» **Exercise text**
# Whites Mill?



## musikman43155 (May 14, 2008)

Anyone know how the water is down there? I buddy & I went down about 5 days ago & it was rip roaring & had to be a few feet high.

Just curious before I drive 45 miles to find out.


----------



## RiverWader (Apr 1, 2006)

Its up just a little, But still kinda muddy, I plan on hitting it tonite or tomorrow nite for some Cats


----------



## musikman43155 (May 14, 2008)

Yeah, I had the same idea. When I was there 5 days ago it was really pushing some water around, & the spot nearest to the Goodyear Tire shop was under a few feet of water. There was hardly any place to stand let alone sit.

We couldn't keep our bait down with 3 oz. of weight & I'm not sure we could have with 6 oz.


----------



## musikman43155 (May 14, 2008)

The center " island " almost wasn't visible it was up so high. 

http://waterdata.usgs.gov/usa/nwis/uv?site_no=03159500


----------



## turkeyt (Apr 13, 2006)

I went by the Hocking friday up to Lancaster and the river was up and muddy. If they got all the rain forcast for Sat. it would be tough to fish.

» **Data excerpt**

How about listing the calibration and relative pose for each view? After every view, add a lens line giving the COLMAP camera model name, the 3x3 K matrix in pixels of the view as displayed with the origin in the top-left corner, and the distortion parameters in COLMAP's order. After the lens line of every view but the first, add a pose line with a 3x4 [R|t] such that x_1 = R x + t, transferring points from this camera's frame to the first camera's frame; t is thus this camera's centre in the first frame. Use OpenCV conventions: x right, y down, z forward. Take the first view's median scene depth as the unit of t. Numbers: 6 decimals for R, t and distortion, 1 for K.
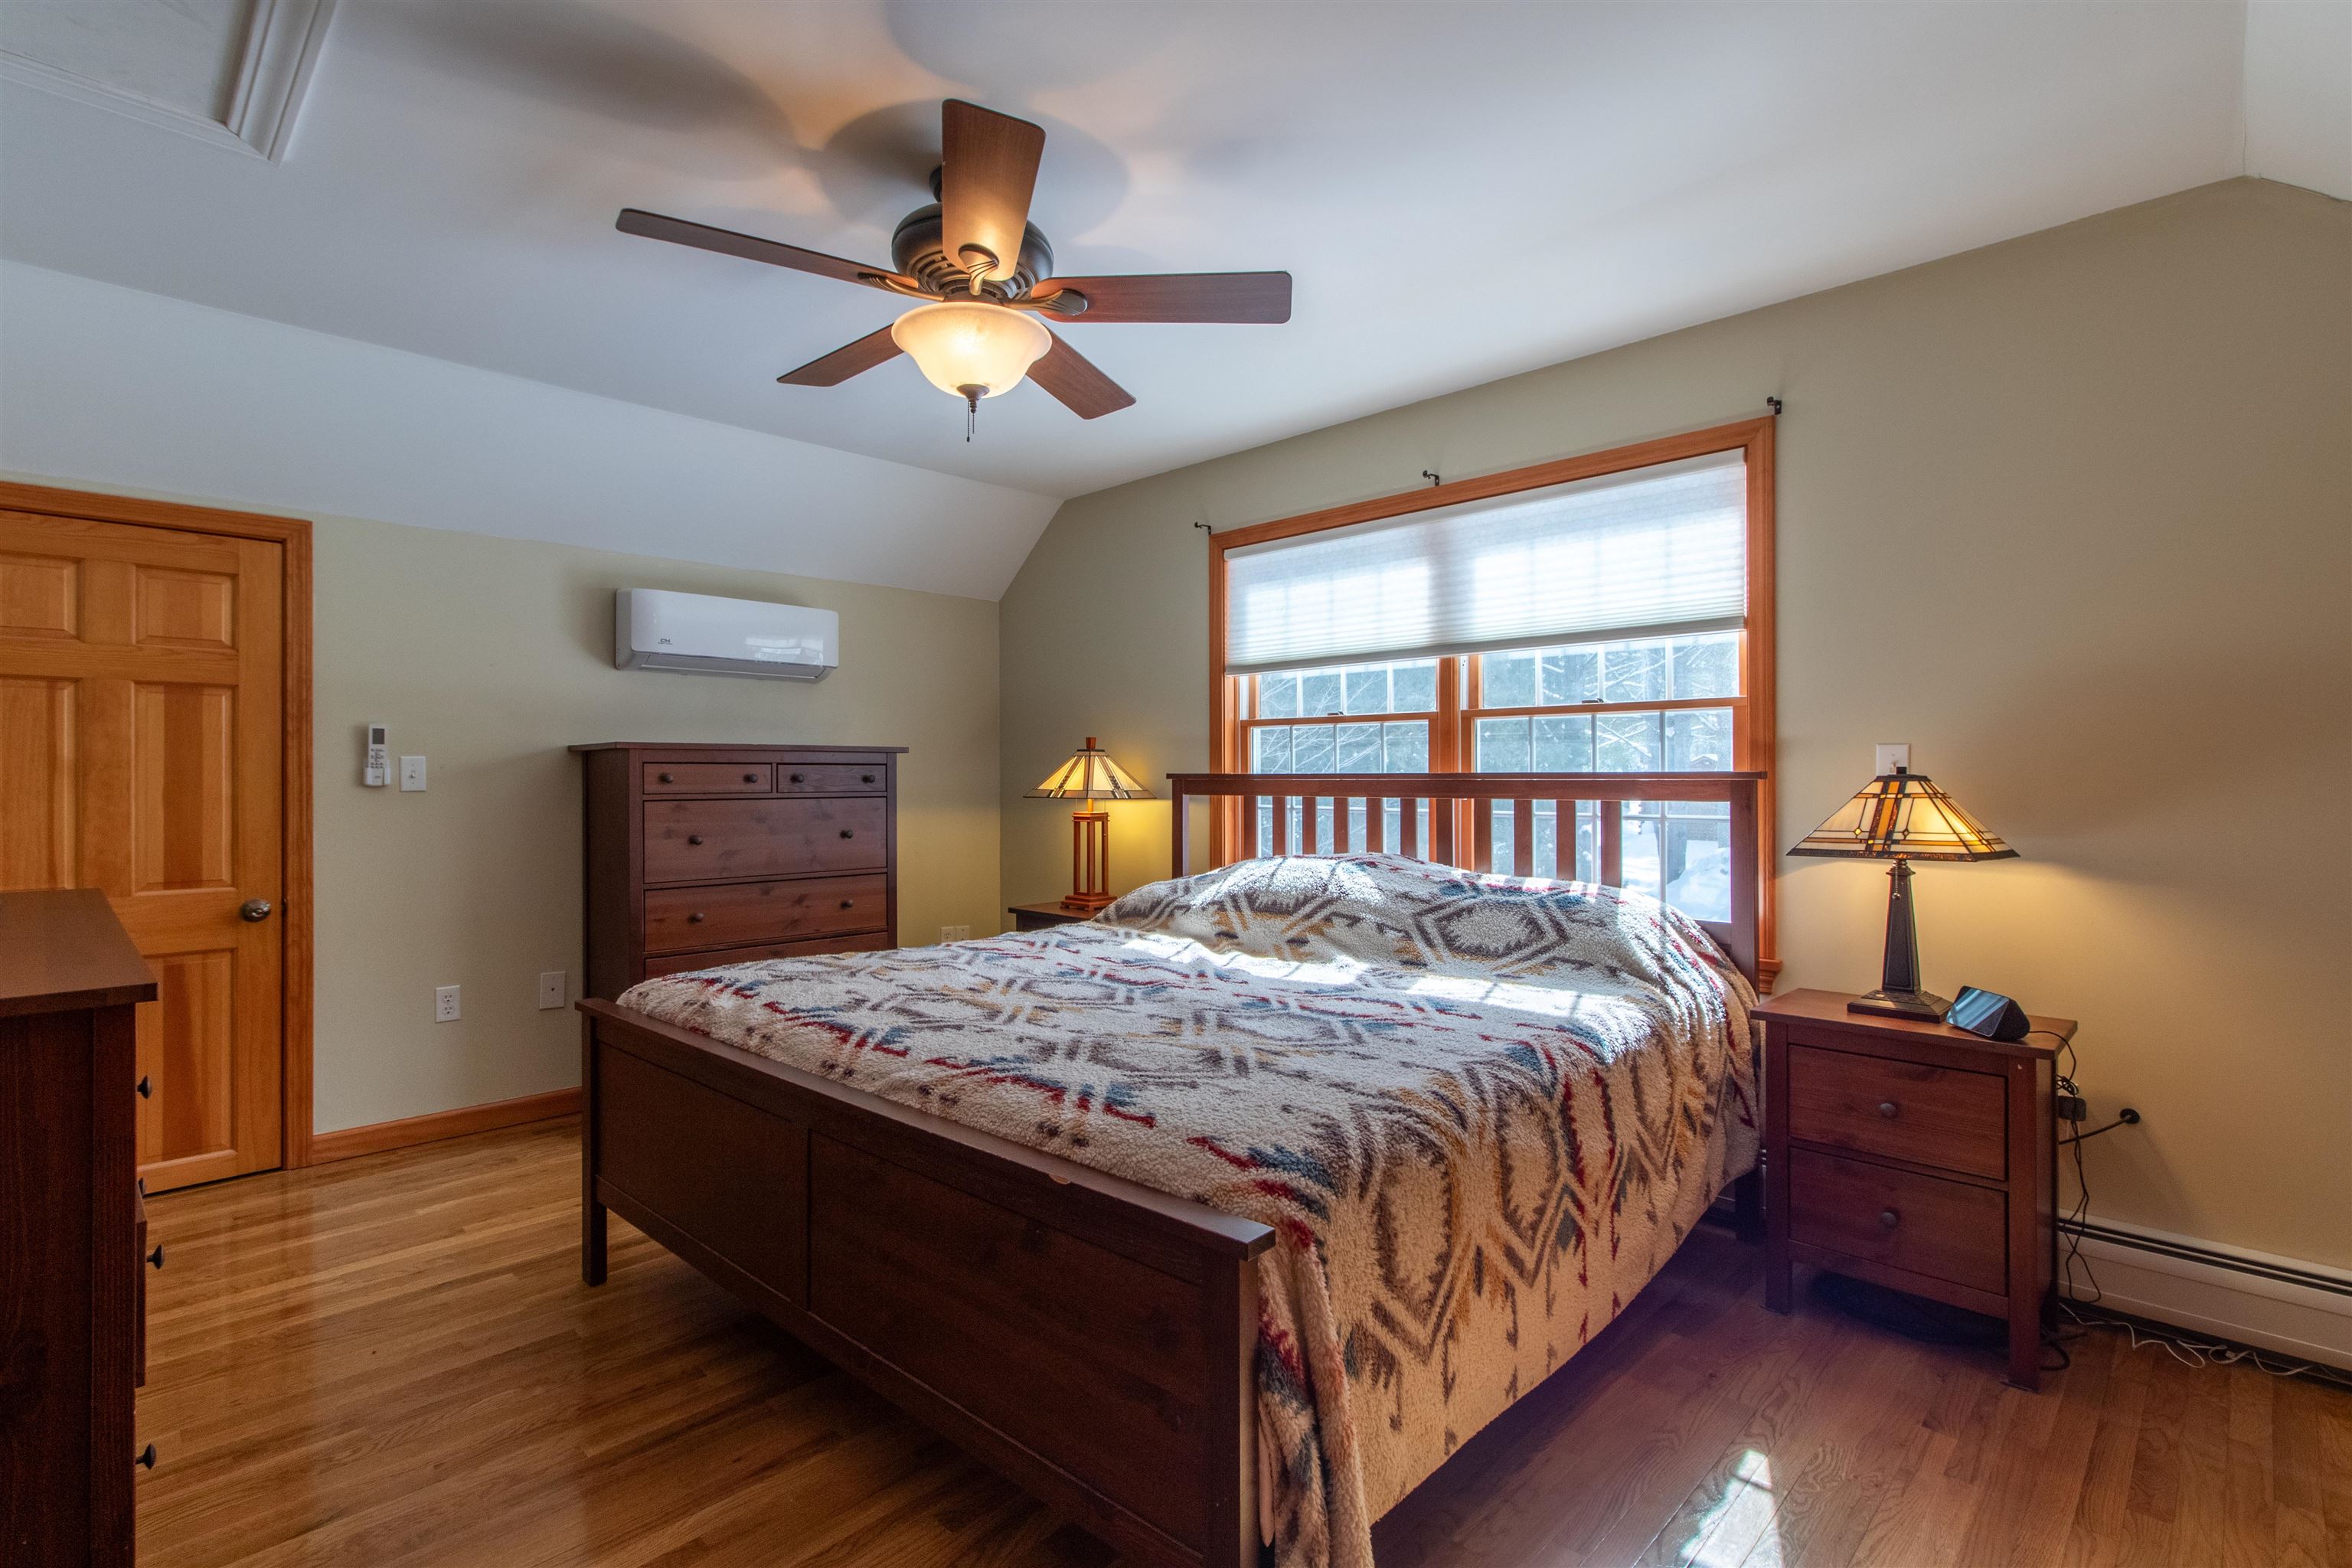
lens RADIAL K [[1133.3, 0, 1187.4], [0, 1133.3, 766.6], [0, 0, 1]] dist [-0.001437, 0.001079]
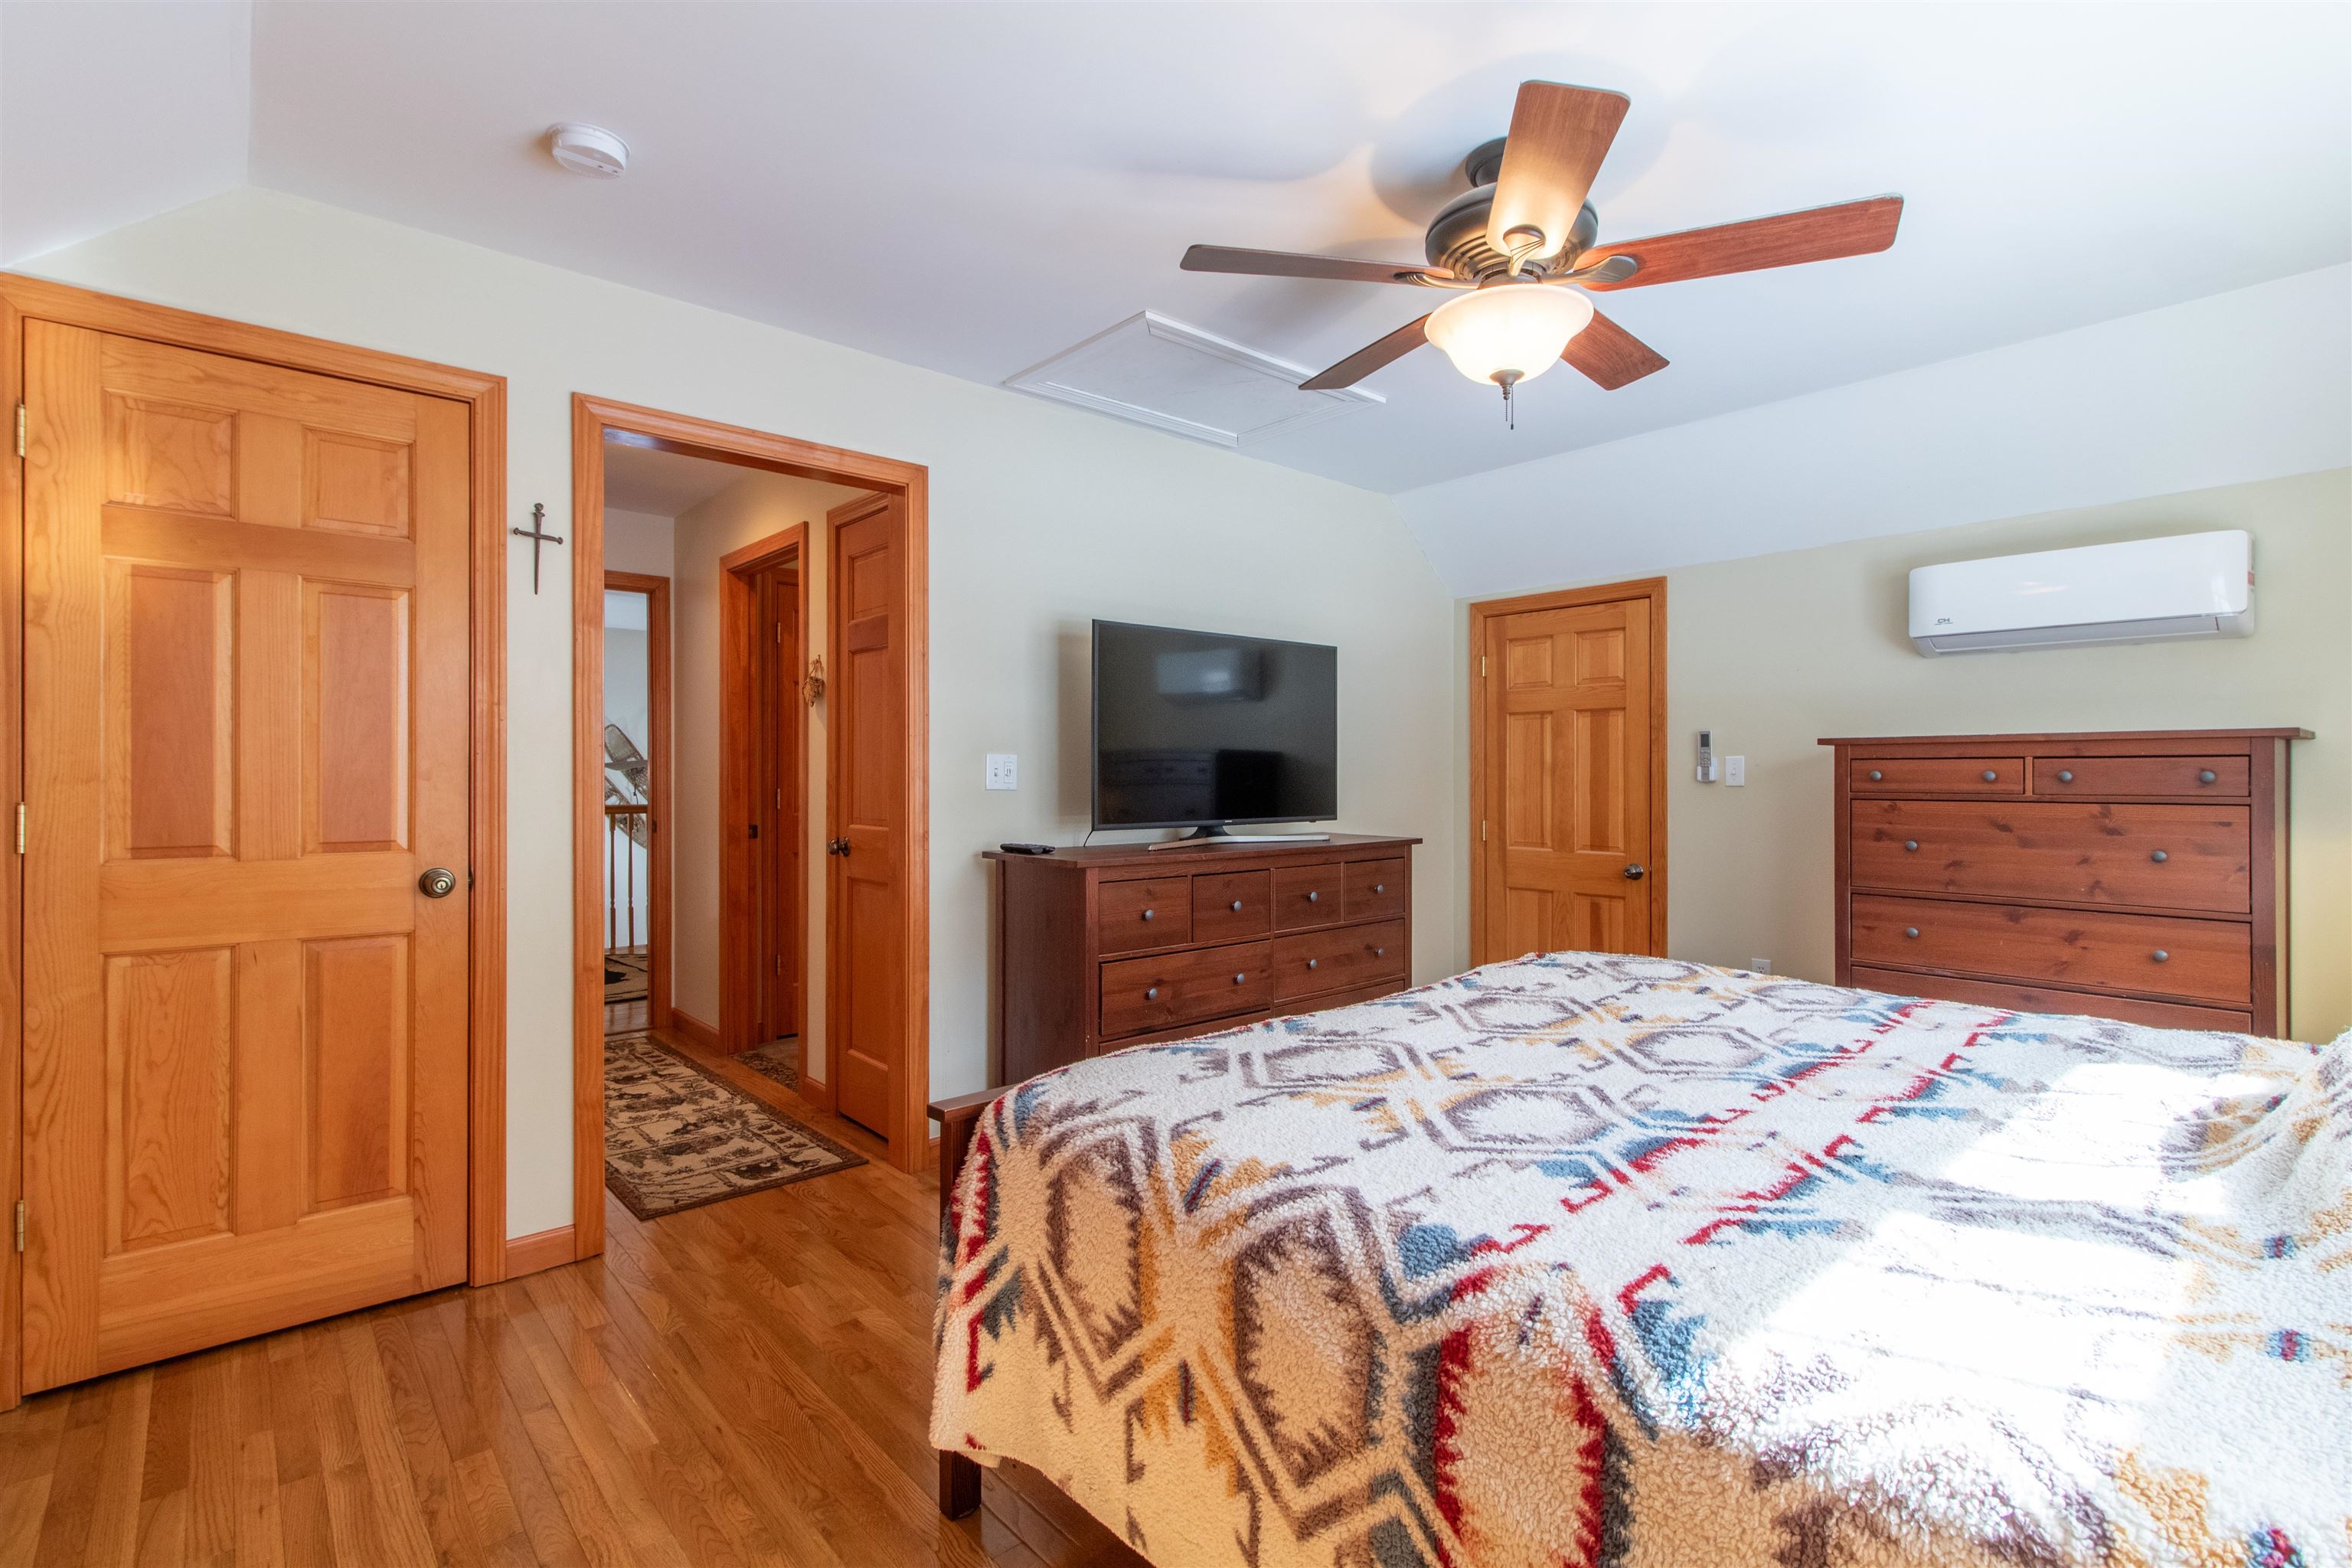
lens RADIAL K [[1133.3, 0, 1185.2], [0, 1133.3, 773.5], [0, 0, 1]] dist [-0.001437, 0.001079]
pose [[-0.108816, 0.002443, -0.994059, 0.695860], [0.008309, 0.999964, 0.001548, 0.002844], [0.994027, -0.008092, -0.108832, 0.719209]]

» **What you will do**
1 > From the Whites Mill thread, reproduce the passage starting with "## RiverWader (Apr" and going on through "have with 6 oz.".
2 > Answer these questions using the Whites Mill thread:
(a) How many ounces of weight failed to keep the bait down?
(b) What does RiverWader plan to fish for?
(c) To which town did turkeyt go along the Hocking?

» **Exercise answers**
1 >
## RiverWader (Apr 1, 2006)

Its up just a little, But still kinda muddy, I plan on hitting it tonite or tomorrow nite for some Cats


----------



## musikman43155 (May 14, 2008)

Yeah, I had the same idea. When I was there 5 days ago it was really pushing some water around, & the spot nearest to the Goodyear Tire shop was under a few feet of water. There was hardly any place to stand let alone sit.

We couldn't keep our bait down with 3 oz. of weight & I'm not sure we could have with 6 oz.

2 >
(a) 3 oz.
(b) Cats.
(c) Lancaster.